- [Tasks and exercises]:
A. Name every column that the sample DataFrame in the easyds package description is given in its code before cleaning.
B. Repeat word for word the part of the easyds package description that opens with the words containing "I created this" and closes with "for further improvement.".
C. Pick up the easyds package description after its last sentence and continue writing it.

- [Document excerpt]:
Personal Python library to make usual data science workflow easy.
I created this package to lessen my time when doing ds task. All of the features that I've established were tested in real world problems. Feel free to contribute and suggest for further improvement.
pip install easyds
Gives an usual cleaning to your data.
import pandas as pd
from easyds.data_cleaner import basic_clean
# create sample data
df = pd.DataFrame()
str_numbers = ['1', '2', '3']
df['str_Numbers'] = str_numbers
str_date = ['1998/10/29', '1998/10/30', '1998/10/31']
df['STR DaTe'] = str_date
str_float = ['1.0', '1.3', '4.4 ']
df['Str Float'] = str_float
numbers = [1, '2', '3']
df['NuMbeRs'] = numbers
str_Numbers | STR DaTe | Str Float | NuMbeRs |
---|---|---|---|
1 | 1998/10/29 | 1.0 | 1 |
2 | 1998/10/30 | 1.3 | 2 |
3 | 1998/10/31 | 4.4 | 3 |
df.dtypes
str_Numbers object
STR DaTe object
Str Float object
NuMbeRs object
After basic_clean,
str_numbers | str_date | str_float | numbers |
---|---|---|---|
1 | 1998/10/29 | 1.0 | 1 |
2 | 1998/10/30 | 1.3 | 2 |
3 | 1998/10/31 | 4.4 | 3 |
df.dtypes
str_numbers int64
str_date datetime64[ns]
str_float float64
numbers int64
Clean the corpus input into its most useful form. This is helpful for those interested in text analysis.

- [Raw data]:
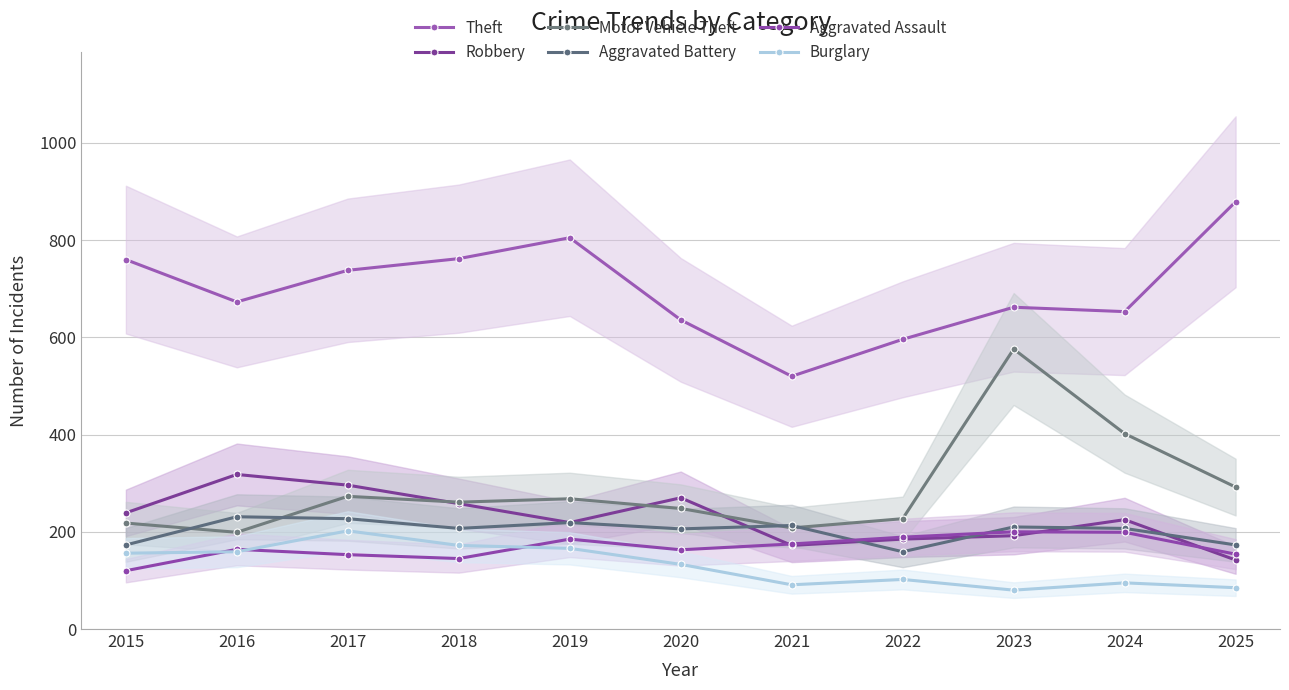

Where is the first local minimum for Aggravated Assault?

2018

- [Responses to the exercise]:
A. str_Numbers, STR DaTe, Str Float, NuMbeRs

B.
I created this package to lessen my time when doing ds task. All of the features that I've established were tested in real world problems. Feel free to contribute and suggest for further improvement.

C.
Sample usage
import pandas as pd
from easyds.text_cleaner import feature_extraction
# create sample data
df = pd.DataFrame()
comments = ['This is good and easy to install', 'Ang bagal ng internet', 'Sana mas pabilisan pa ang serbisyo']
df['comments'] = comments
# i define my own collection of stop words
stop_words = ['ng', 'ikaw', 'and', 'is', 'pa', 'ang']
comments |
---|
This is good and easy to install |
Ang bagal ng internet |
Sana mas pabilisin pa ang serbisyo |
After feature_extraction,
df = feature_extraction(df, 'comments', stop_words)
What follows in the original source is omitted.